MENAPAK TILAS POTENSI PERDAGANGAN KOPI INDONESIA - BELANDA DENGAN MENGUNJUNGI REPLIKA KAPAL DAGANG VOC, HET SCHEEPVAARTMUSEUM AMSTERDAM
17 November 2019


Jauh-jauh hari sebelum geliat pasar kopi yang terjadi di 3-4 tahun terakhir ini bahkan 10 tahun terakhir sebelum maraknya 'gelombang' kopi Starbucks, sebenarnya perdagangan kopi Indonesia telah memiliki sejarah panjang yang dimulai dan tidak terlepas dari penjualan kopi oleh VOC (Vereenigde Oostindische Compagnie) atau Kongsi Dagang: sebuah perusahaan dagang yang didukung oleh semacam parlemen Belanda sejak 1602. Sejarah pun mencatat bahwa tanaman kopi/ pohon kopi untuk pertama kali masuk ke Indonesia dibawa oleh pedagang VOC/ Belanda pada tahun 1696 ke pulau Jawa, tepatnya sekarang ini di Kabupaten Bogor. Tidak mengherankan jika hingga saat ini pun istilah minum kopi sebagai the cup of Java atau harafiah 'secangkir Jawa' masih merupakan istilah yang lazim di dunia Barat untuk menujukkan kepada kegiatan minum kopi.

Perjalanan Coop Coffee kali ini ke negeri Kincir Angin atau Negeri Kompeni/VOC ini pun tentunya saya manfaatkan untuk napak tilas mengunjungi replika kapal dagang VOC di Amsterdam di sebuah museum Maritim Nasional (het scheepvaartmuseum).

Saya terkesima menjajaki bahwa ratusan tahun yang lalu, perdagangan kopi Indonesia sudah dimulai dengan pasar ke Belanda dan telah menempatkan VOC sebagai perusahaan terkaya sepanjang masa dengan nilai aset ditaksir pada tahun 2019 sejumlah USD 8,28 Trilyun.

Pada replika kapal dagang VOC tersebut, dapat saya saksikan bagaimana kopi dan hasil bumi Indonesia termasuk rempah-rempah dikemas dalam kotak-kotak kayu untuk dibawa berlayar mengarungi Samudra dari Nusantara/ Hindia Belanda untuk sebutan Indonesia zaman dahulu hingga ke Belanda.

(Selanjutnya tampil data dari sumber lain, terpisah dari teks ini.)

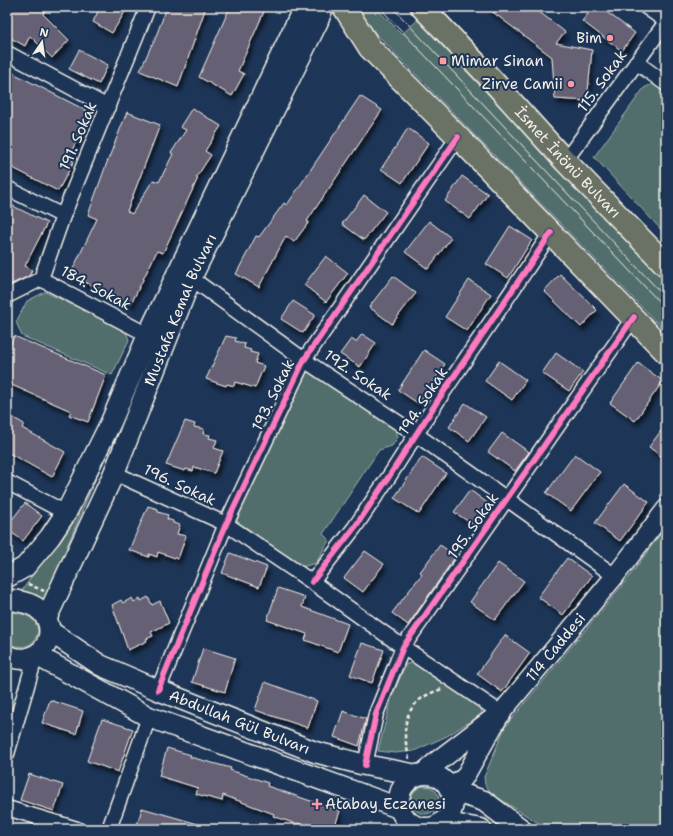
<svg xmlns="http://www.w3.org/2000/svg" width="673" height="836" font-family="'Shantell Sans',sans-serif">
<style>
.green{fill:#516e6c;stroke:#a2b0aa}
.building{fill:#666174;stroke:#f4f1e8;filter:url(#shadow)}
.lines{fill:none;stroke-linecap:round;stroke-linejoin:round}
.minor-casing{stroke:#f4f1e8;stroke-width:17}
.tertiary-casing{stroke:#f4f1e8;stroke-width:21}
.secondary-casing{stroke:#f4f1e8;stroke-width:23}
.primary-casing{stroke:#f4f1e8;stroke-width:25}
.path{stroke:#f4f1e8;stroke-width:2.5;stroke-dasharray:4 3;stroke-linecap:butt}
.minor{stroke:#1d3557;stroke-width:14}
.tertiary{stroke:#1d3557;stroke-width:18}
.secondary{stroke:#1d3557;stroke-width:20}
.primary{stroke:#6b7165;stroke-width:22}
.tram{stroke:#f4f1e8;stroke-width:1}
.cycleway-casing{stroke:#1d3557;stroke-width:8}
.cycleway{stroke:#fd7abc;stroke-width:6}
.poi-dot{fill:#ff9aa2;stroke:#1d3557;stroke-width:1.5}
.labels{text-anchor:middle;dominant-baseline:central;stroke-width:4;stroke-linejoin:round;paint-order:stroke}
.poi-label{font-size:15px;fill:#f4f1e8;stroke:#1d3557;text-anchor:end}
.street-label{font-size:15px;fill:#f4f1e8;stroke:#1d3557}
</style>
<defs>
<filter id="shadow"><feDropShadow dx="2.5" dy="4.5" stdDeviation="2" flood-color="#0009"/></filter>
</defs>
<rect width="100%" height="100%" fill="#1d3557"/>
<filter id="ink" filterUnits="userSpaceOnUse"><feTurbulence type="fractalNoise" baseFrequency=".025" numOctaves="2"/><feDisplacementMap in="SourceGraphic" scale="8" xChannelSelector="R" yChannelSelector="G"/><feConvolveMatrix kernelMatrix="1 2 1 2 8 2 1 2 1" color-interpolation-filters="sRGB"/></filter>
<g filter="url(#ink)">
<path class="green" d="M357,7H375L402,34L421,17L666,275V332L354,11Z
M656,82L666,90V235L594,157L644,88Z
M45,292L125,329L129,340L112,375L22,336L16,322L27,301Z
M174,295L68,544L48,608L19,595L63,530Z
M306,363L394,423L398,437L392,446L379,450L323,534L329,540L316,563L302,567L246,528L235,522L248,475Z
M666,526V829H548L492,794L485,785L484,777L505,727L626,581Z
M7,611C21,614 35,614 38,631C34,649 22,648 7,644Z
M415,663L481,708L482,714L447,736L414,751L395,753L378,751L392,696L406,664Z
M411 800a14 14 0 1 1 28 0a14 14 0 1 1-28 0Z"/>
<path class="building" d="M7,7H47L43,14L69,40L52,58L30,36L25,46L7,36Z
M100,7H128L112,33L93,22Z
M167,7H206L178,87L140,71L152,44H153Z
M230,7H266L238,71L244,74L232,96L199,77Z
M486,7H533L565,32L556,43L592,50L587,101L555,99L552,57Z
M594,7H600L635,33L622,51L582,21Z
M79,50L108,65L99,84L69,69Z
M7,70L91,113L68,158L74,161L58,191L7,165Z
M360,96L382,110L307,221L309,222L294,242L286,236L259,287L236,274L256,236L259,237L284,203L287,205Z
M192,108L221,126L205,151L211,155L196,178H198L163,253L157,251L131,304L70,275L97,219L88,215L106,165L127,112L160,125L127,211L132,214L153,180L159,182L173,154L171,153L186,130L180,127Z
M408,128L429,143L402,183L381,169Z
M462,176L488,194L470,219L445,201Z
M364,195L386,212L364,240L342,224Z
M7,203L47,223L25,266L32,270L29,276L7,286Z
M429,221L451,238L428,269L405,252Z
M510,226L532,240L508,278L486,264Z
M326,256L348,273L326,302L304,285Z
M560,274L597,310L581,327L544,291Z
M393,276L416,293L392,324L369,307Z
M469,280L491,294L467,331L445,317Z
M293,301L315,315L303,333L281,319Z
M362,334L376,343L360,367L340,354L351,339L356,342Z
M14,336L106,375L88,422L69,415L71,411L7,383V352Z
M226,336L236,338L235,341L245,344L244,348L251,350L250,352L258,354L255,363L264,366L255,388L235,382L234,386L227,384L226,386L206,379Z
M424,350L445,364L419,404L398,390Z
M556,353L583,372L569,391L542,373Z
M499,361L526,380L512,400L485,381Z
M638,363L663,381L635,421L610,403Z
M465,403L486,417L469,441L449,427Z
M7,414L24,424L22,428L65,452L52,477L7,452Z
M185,421L195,424L194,427L204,429L203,434L210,435L209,438L217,440L214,448L223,451L214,473L194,467L193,471L186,469L185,471L166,465Z
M666,424V460L649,447Z
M502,433L529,452L515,471L488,452Z
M575,454L600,472L571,511L546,493Z
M422,457L446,473L419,514L394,498Z
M624,484L649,502L620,541L595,523Z
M470,490L490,505L475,526L454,512Z
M25,503L42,516L23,541L7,529V526Z
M148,506L158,509V512L168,515L167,519L173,521V523L180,525L177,534L186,536L178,559L158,552L157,557L149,554V557L129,550Z
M440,545L456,556L408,625L392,613L422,574L420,572Z
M365,551L384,564L363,592L344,578Z
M230,553L267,567L259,587L222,573Z
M567,558L592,576L563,615L538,597Z
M498,563L524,581L495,620L470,602Z
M278,588L305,597L302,607L348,624L338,652L305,640L307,634L267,620Z
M148,597L152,605L160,601L169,623L151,632L153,636L146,639L147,641L128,650L112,605L121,600L123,603L132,598L134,602L140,598L141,601Z
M505,635L530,653L502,692L477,674Z
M362,643L384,650L372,683L350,675Z
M203,648L235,658L225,692L192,682Z
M265,682L317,701L308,728L255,710Z
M50,700L83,711L76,734L42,723Z
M343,711L366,719L359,746L334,737Z
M102,719L133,729L118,772L87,761Z
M167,748L191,755L190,757L231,768L230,770L268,783L267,786L340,811L334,829H313L297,823L296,824L273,816L274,814L223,795L222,801L196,794L198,788L159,776Z
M29,774L63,785L54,811L20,800Z
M142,808L205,826L204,829H136Z"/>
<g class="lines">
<defs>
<path id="minor" d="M646,7L666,21
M7,53L108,107
M636,62L666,84
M565,161L666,22
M7,188L63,216
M191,278L304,360L417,435L615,576
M41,279L63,216L148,7
M7,296L41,279L148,335
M114,473L226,524L312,582L403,647L501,713
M7,482L66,513
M312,582L355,527L390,475L440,397L551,233
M158,690L226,524L304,360L458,137
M7,754L36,655
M365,765L376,714L403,647L634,317
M7,808L77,829
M109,829L149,717
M414,829L415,826"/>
<g id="tertiary">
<path id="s1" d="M448,786L464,778L501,713L615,576L666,509"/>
</g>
<g id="secondary">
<path d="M7,577L25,567L50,537L66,513L111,422L148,335L304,7"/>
<path d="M7,599C17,601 29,602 37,608C57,622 52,652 28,658C21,660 14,658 7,656"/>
<path id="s2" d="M47,617L114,473L191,278L318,21L323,7"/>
<path id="s3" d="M51,632L100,665L158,690L315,752L365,765L417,775"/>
<path d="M36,655L149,717L399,808"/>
<circle cx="426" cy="801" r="27"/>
<path d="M423,774L438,761L501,713"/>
<path d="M450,790L484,801L521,829"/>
<path d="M442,822L481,829"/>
</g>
<g id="primary">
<path d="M344,7L370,48L458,137L666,352"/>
<path id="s4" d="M422,7L490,78L565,161L666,265"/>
</g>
</defs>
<use href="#minor" class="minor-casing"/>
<use href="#tertiary" class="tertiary-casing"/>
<use href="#secondary" class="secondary-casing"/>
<use href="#primary" class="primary-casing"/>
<path class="path" d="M28,584L44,591
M409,759C408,751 405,742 405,734C405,708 419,696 442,689"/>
<use href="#minor" class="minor"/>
<use href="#tertiary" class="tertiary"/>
<use href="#secondary" class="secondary"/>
<use href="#primary" class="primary"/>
<path class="tram" d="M379,7L666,309
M392,7L666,298"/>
<defs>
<path id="cycleway" d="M312,582L355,527L390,475L440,397L551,233
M158,690L226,524L304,360L458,137
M365,765L376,714L403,647L634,317"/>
</defs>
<use href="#cycleway" class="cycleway-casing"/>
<use href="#cycleway" class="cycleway"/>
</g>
</g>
<g class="poi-dot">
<circle cx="610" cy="38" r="4"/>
<rect x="439" y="57" width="8" height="8" rx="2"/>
<circle cx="571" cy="84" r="4"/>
<path d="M315 798h4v4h4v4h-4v4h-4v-4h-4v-4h4z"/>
</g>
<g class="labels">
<g class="poi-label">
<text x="602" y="38">Bim</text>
<text x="451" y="61" text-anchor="start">Mimar Sinan</text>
<text x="563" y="84">Zirve Camii</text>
<text x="325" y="804" text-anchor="start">Atabay Eczanesi</text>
</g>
<g class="street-label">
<text transform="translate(602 81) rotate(-54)">115. Sokak</text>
<text transform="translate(78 136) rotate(-67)">191. Sokak</text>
<text stroke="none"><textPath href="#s4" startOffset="213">İsmet İnönü Bulvarı</textPath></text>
<text transform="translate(96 288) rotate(28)">184. Sokak</text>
<text stroke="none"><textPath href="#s2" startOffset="335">Mustafa Kemal Bulvarı</textPath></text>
<text transform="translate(358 375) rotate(34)">192. Sokak</text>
<text transform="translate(273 395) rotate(-64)">193. Sokak</text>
<text transform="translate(423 401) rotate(-57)">194. Sokak</text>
<text transform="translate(180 485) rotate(25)">196. Sokak</text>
<text transform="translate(473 526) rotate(-55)">195. Sokak</text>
<text stroke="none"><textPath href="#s1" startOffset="178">114 Caddesi</textPath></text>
<text stroke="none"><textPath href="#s3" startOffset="210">Abdullah Gül Bulvarı</textPath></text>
</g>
</g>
<rect width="673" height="836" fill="none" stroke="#1d3557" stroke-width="24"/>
<rect x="12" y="12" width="649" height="812" fill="none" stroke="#f4f1e8" stroke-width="1.5" filter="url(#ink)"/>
<g transform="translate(42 42) rotate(13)" stroke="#1d3557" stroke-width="3" paint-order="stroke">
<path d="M0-3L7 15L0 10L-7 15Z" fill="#f4f1e8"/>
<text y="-6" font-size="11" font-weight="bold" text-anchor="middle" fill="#f4f1e8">N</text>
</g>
</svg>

Sungguh, kopi Indonesia sudah terbukti komoditas perdagangan yang besar sejak ratusan tahun yang lalu. Dan sudah saaatnya potensi perdagangan besar ini dikelola secara baik dan profesional serta berkeadilan bagi petaninya sebagaimana prinsip koperasi yang menjadi acuan kerja Coop Coffee.